Open your heart to the Spirit of God
“The twentieth century blows across it now but deeply it has kept an ancient vow.” Patrick Kavanagh, Irish Poet.
In the middle of Lough Derg, a small lake in County Donegal, lies a site which is associated with St. Patrick. From at least 500 AD there has been a monastery on this site above a cave. Irish legend recalls Jesus showed St. Patrick the site of this cave and told him that it was the entrance to purgatory. Since its earliest days there has been a penitential pilgrimage at this site where old Celtic monastic spiritual practices have been retained.
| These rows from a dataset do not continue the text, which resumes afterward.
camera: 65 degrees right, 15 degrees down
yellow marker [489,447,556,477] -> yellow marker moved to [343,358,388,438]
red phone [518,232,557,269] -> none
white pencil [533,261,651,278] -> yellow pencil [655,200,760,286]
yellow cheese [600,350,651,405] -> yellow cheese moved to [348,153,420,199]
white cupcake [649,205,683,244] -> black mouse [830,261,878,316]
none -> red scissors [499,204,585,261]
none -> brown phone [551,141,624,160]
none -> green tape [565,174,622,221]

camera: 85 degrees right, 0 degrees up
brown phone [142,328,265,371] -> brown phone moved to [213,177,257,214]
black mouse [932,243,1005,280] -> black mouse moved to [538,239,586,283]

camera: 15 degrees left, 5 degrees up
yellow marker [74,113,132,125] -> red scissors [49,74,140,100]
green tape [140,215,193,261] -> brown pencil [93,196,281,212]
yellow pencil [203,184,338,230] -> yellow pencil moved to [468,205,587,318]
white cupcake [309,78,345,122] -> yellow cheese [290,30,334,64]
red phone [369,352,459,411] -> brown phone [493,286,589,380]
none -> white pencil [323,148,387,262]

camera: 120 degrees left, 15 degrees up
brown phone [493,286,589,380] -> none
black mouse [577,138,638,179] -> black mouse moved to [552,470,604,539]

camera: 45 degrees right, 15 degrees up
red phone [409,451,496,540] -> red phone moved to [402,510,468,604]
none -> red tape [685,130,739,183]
These intense practices challenge the pilgrim to focus on listening for God’s voice and presence in their lives, to make a recollection and inventory of their lives, and to make resolutions to reform and change. ‘St Patrick’s Purgatory,’ as this site has become known since the eleventh century, became renowned across Europe, drawing intrepid pilgrims from as far away as Spain, Italy, and Hungary.
Even today the traditional three day pilgrimage is maintained which includes fairly rigorous spiritual exercises including: going barefoot on the island, keeping a twenty four hour vigil, fasting on frugal fare and drink, one meal a day made up of black tea/coffee, dry toast, oat cakes, water, sustained vocal prayer, and bodily prayer practices – kneeling, standing, praying with arms extended in the shape of the cross, “walking the rounds,” a series of stations on the island where pilgrims walk around a cross within a circle of stones a designated number of times. Generally, pilgrims depart on the morning of the third day having slept on their second night. They complete their pilgrimage fast at midnight the day of departure. Still today this pilgrimage attracts between eleven to thirty thousand people a year, mostly young, and from all over the world.
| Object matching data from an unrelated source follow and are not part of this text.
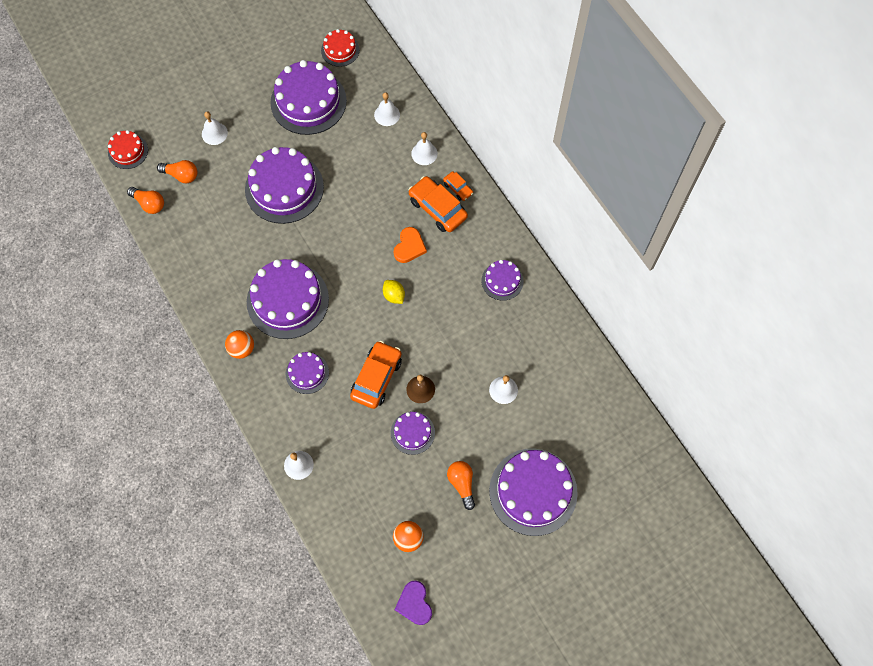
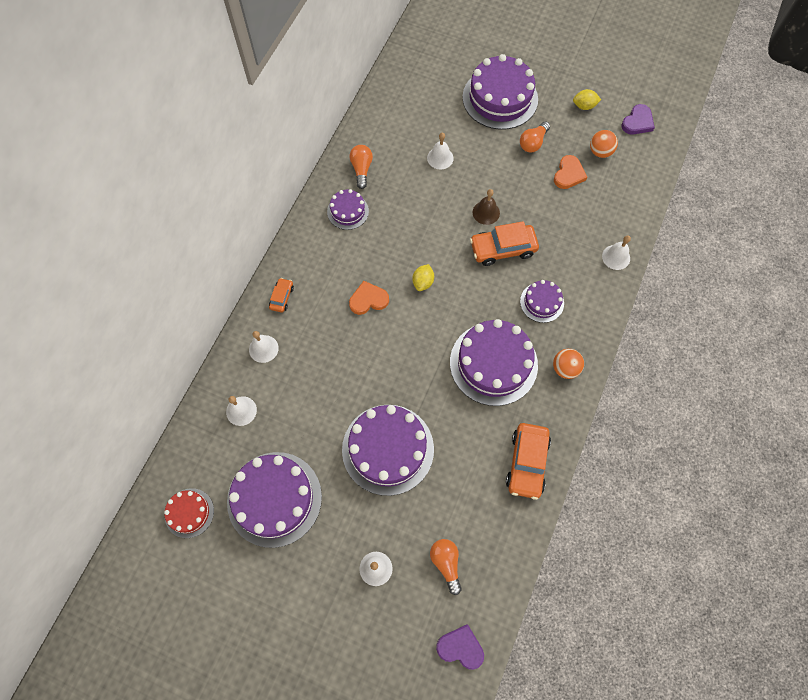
camera: 125 degrees left, 0 degrees up
red cake [108,130,148,169] -> purple heart [436,624,484,670]
orange light bulb [127,187,164,214] -> orange light bulb moved to [350,145,373,189]
purple cake [391,411,435,455] -> none
orange car [408,176,468,232] -> orange car moved to [506,423,551,500]
none -> orange heart [554,155,587,189]
none -> yellow lemon [573,89,601,110]

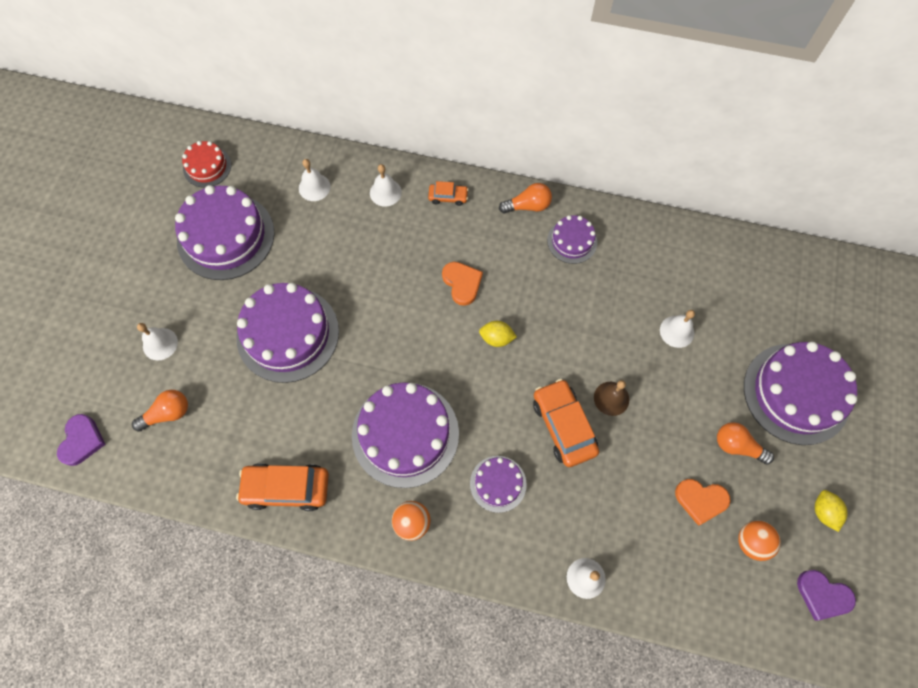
camera: 80 degrees right, 0 degrees up
orange light bulb [350,145,373,189] -> orange light bulb moved to [499,183,552,214]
Fasting and prayer is not new, and it has a deep Biblical foundation. The great prophet and Lawgiver Moses fasted for three periods of fourth days when he was in the presence of God on Mount Sinai. Nehemiah fasted to help him confess his sins to God and turn away from them and to ask God for favor in the sight of the King of Persia to get permission to rebuild the walls of Jerusalem (Nehemiah 1:4). King David fasted to ask God to intervene because of injustice (Psalm 35:13). Jonah had the pagan city of Nineveh fast to prevent its destruction. The Prophet Isaiah (58:8-10) lists eight reasons for fasting: Your mind will be opened to greater understanding; Physical healing will come quickly to you; God will go before you as a defender; God’s glory will protect you; God will answer your prayers; When you cry for help God will be there; God will fill you with light; God will lift the gloom from your life.
Jesus, of course, is our great witness to fasting, prayer and alms giving. Not only does He go into the wilderness and fast for forty days and forty nights, He goes to a quiet place every day to pray. Also, before any major decisions or initiatives Jesus prays and fasts. He prayed intensely the night before His Sacrifice.
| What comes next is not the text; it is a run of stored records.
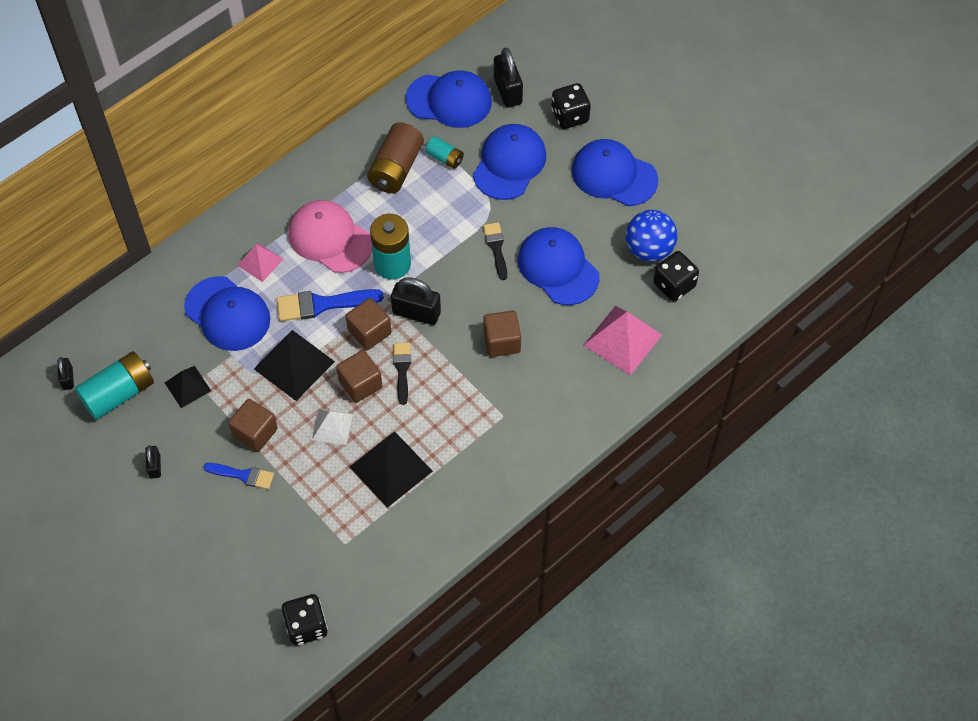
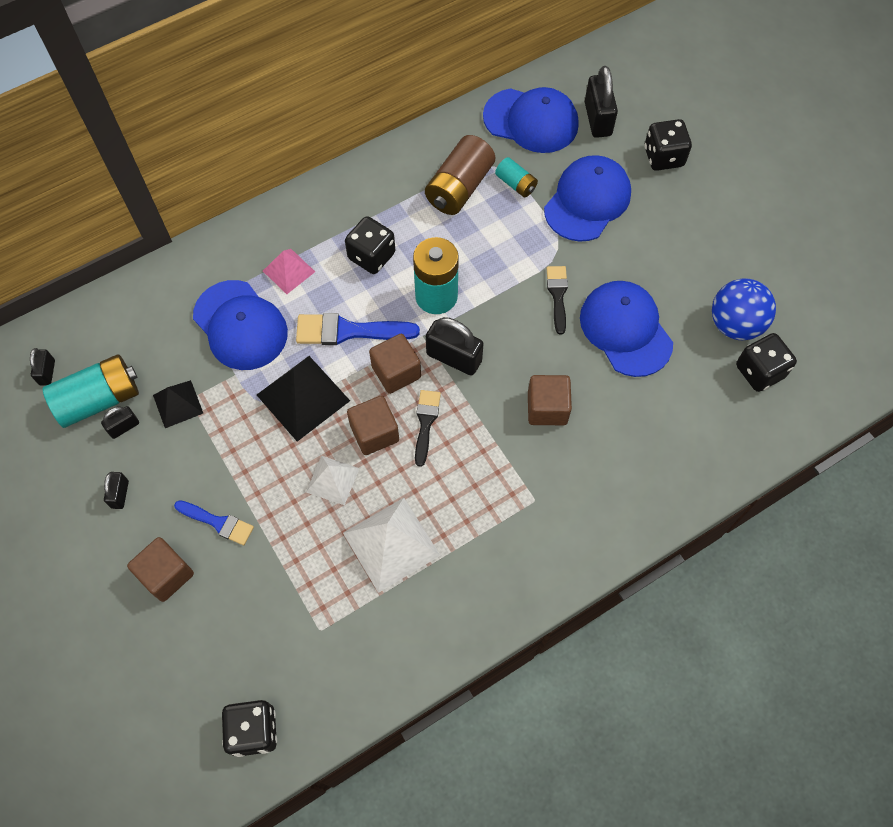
camera: 10 degrees right, 5 degrees up
brown cube [228,399,278,452] -> brown cube moved to [127,537,194,602]
pink cap [288,200,372,273] -> black dice [345,216,395,274]
black pyramid [349,431,433,508] -> white pyramid [343,498,440,593]
blue cap [572,139,658,206] -> none
pink pyramid [583,306,662,375] -> none
none -> black padlock [101,406,139,439]

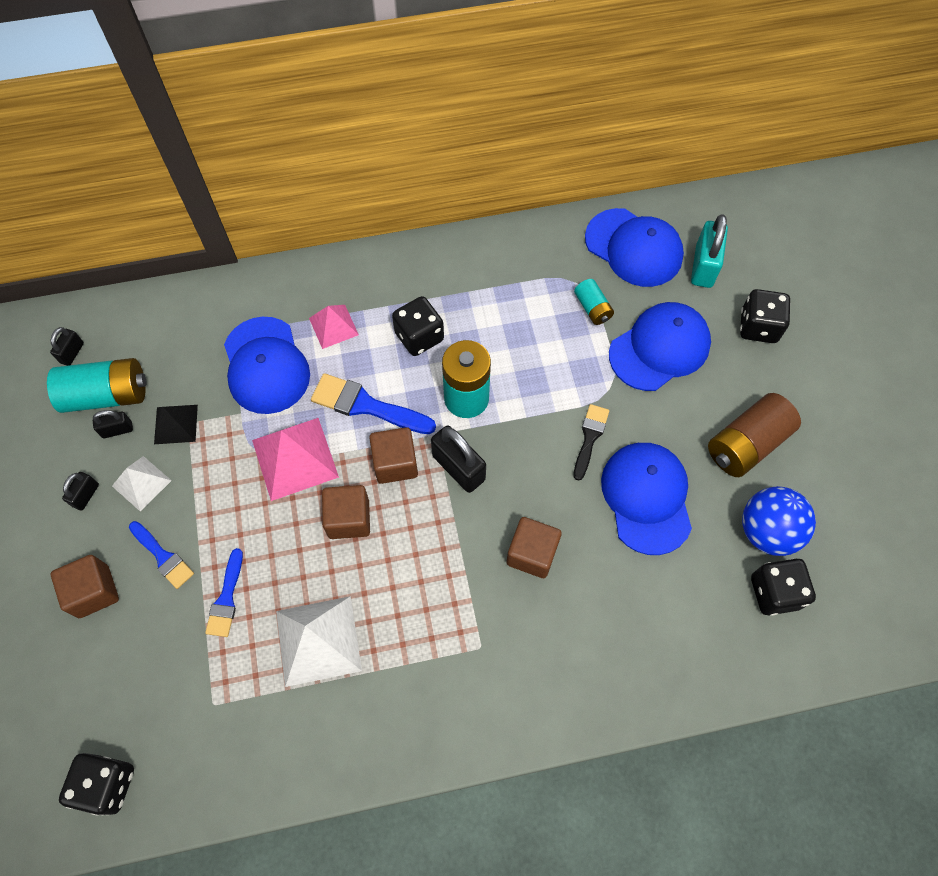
camera: 20 degrees right, 0 degrees up
black pyramid [257,356,350,442] -> pink pyramid [252,418,339,501]
white pyramid [306,456,360,505] -> white pyramid moved to [112,456,172,511]
black brush [415,390,441,467] -> none
brown battery [425,135,495,215] -> brown battery moved to [708,393,801,477]
black padlock [585,66,618,138] -> turquoise padlock [691,214,728,288]
none -> blue brush [205,548,243,637]

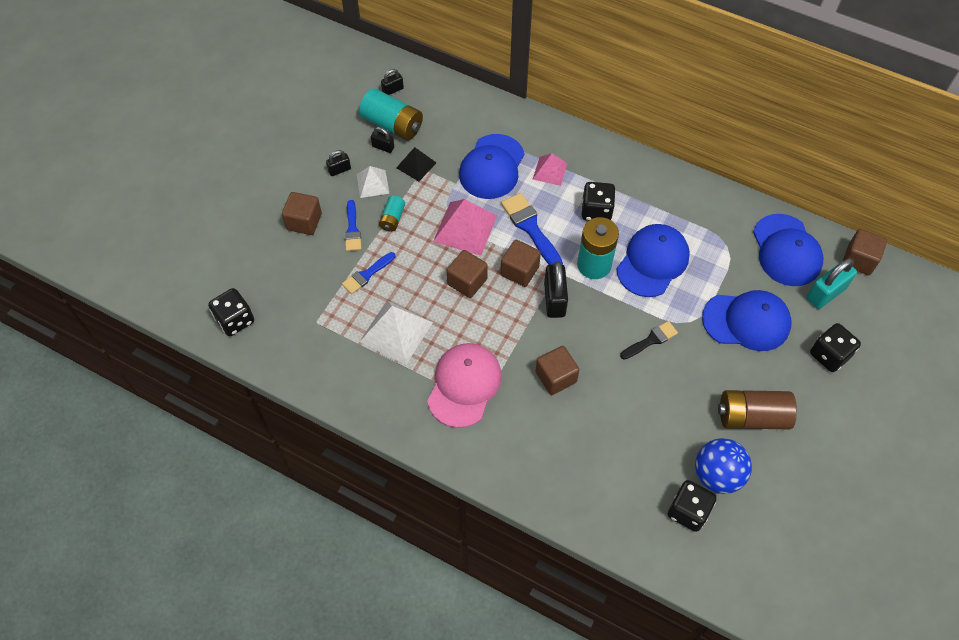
camera: 40 degrees right, 5 degrees down
turquoise battery [574,279,614,325] -> turquoise battery moved to [379,196,405,232]
blue cap [601,443,692,555] -> blue cap moved to [617,224,690,297]
none -> pink cap [427,343,502,428]
none -> brown cube [843,229,887,275]

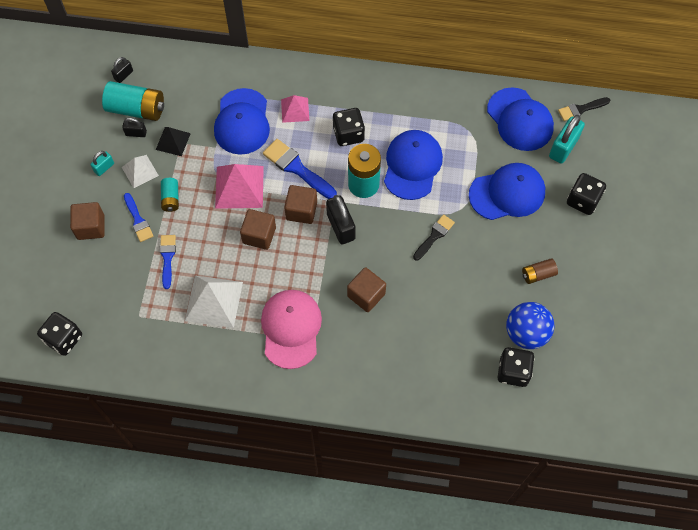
camera: 20 degrees left, 5 degrees up
black padlock [326,150,351,176] -> turquoise padlock [91,151,114,176]
blue brush [342,252,395,294] -> blue brush turned 150 degrees clockwise [160,235,176,289]
brown battery [718,390,797,430] -> brown battery [522,258,558,284], size x0.54
brown cube [843,229,887,275] -> black brush [558,97,610,121]

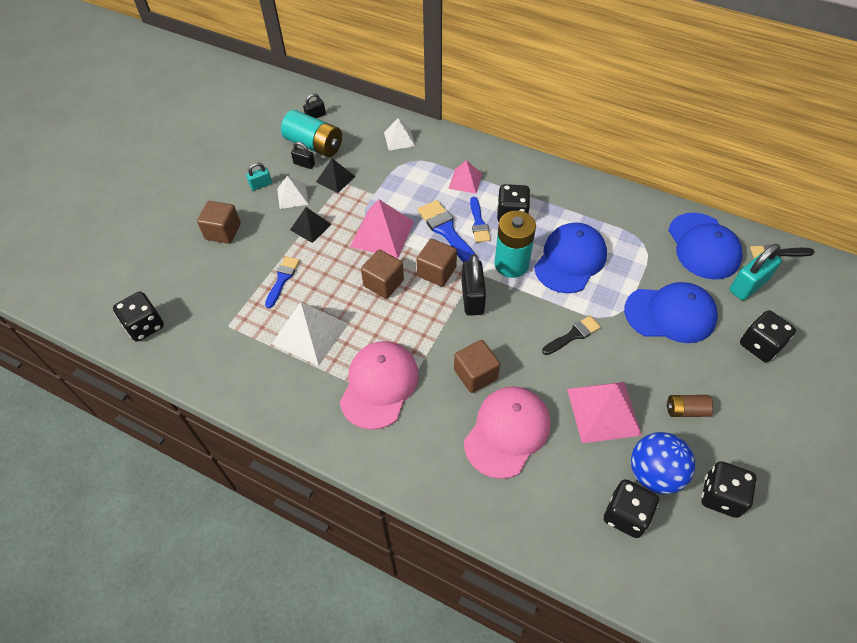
camera: 20 degrees right, 10 degrees down
blue brush [124,193,153,242] -> blue brush moved to [470,197,491,243]
turquoise battery [161,178,179,212] -> black pyramid [290,207,332,243]
blue cap [214,88,270,155] -> none
none -> white pyramid [384,118,415,150]
none -> pink cap [464,386,551,479]
none -> pink pyramid [567,382,642,443]
none -> black dice [701,461,757,518]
As we move our attention to Lent, and preparation for Easter, it would be a good time to reexamine our own relationship with God, to evaluate how we are carrying out the mission God has given us to do here on earth, and to examine our own lives and, if necessary, readjust our focus and direction. We can’t all go to Lough Derg, or make the Camino de Santiago, but we can all do something that helps us to take stock and find our direction.
Some spiritual exercises and opportunities that might help us this Lent could include: making a commitment to go to daily Mass, or an extra Mass each week, making a good examination of conscience and going to confession, making the Stations of the Cross in private or as a community exercise, making a visit to the Blessed Sacrament or Adoration, fasting on Friday from meat or fasting during Lent from some food or pleasure we enjoy (limiting TV, alcohol, social media), take the opportunity to attend one of the special Lent events like The Shroud of Turin Talk (March 28th, OLV), Mike Davis Lenten Concert (St. Dominic, 15th March), Cincinnati artist Holly Schapker’s talk on the Passion of Christ and the Stations she painted (OLV, 9th March). We could also increase our personal prayer like offering the rosary for a good cause, praying for the Poor Souls, lighting devotional candles at church for the honor of God, Our Lady, the Saints, and for particular intentions. It was a custom during Lent to recite the great Litanies, Litany of Loreto, Litany of the Saints, Litany of the Sacred Heart, Litany of the Name of Jesus, Litany of the Precious Blood. We might pray as a family or enshrine a holy image for Lent and Easter. We might also spend time in charitable works, help provide for the poor, or give some time or treasure to support the cause of justice, peace, goodness, and life. Or we might support a parish event, donate time and talent around the church, school, parish grounds, or help a neighbor in need.
In all of this the point is not to do more stuff but to turn our hearts, minds, and lives to God so that God can fill us with His grace and blessing. Any opportunity given to God, or for God, God will not forget. If we open our heart to God, the Holy Spirit will enter in.